-- BEGIN Exercise data --

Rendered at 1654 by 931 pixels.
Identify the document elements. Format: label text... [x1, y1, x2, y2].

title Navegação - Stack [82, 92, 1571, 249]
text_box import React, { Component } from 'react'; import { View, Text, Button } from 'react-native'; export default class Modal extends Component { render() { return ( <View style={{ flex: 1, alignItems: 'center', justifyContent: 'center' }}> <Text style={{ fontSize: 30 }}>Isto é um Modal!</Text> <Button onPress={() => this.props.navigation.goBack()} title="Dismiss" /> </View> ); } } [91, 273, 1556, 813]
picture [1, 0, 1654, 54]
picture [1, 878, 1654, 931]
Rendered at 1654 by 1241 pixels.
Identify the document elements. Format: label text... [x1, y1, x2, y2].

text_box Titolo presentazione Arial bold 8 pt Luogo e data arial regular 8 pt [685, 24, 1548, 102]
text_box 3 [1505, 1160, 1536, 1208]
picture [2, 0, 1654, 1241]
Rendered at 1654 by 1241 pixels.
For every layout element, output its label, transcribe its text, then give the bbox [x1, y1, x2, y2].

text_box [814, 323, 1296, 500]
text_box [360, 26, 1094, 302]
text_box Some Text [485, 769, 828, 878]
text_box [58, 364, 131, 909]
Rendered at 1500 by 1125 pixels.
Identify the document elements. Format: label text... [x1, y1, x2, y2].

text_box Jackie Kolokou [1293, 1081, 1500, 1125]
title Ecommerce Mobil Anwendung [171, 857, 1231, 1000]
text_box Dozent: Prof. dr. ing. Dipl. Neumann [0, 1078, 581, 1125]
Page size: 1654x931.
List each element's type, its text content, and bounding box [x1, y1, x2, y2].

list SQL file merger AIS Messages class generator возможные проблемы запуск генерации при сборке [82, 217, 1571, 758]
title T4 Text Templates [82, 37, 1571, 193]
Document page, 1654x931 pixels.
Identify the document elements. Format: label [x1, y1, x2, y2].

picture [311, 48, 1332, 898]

-- END Exercise data --

• **What needs to be done**: Extract everything from the line containing "Document page, 1654x931 pixels." down through the end of the rows, reproducing those lines exactly.

• **Task output**:
Document page, 1654x931 pixels.
Identify the document elements. Format: label [x1, y1, x2, y2].

picture [311, 48, 1332, 898]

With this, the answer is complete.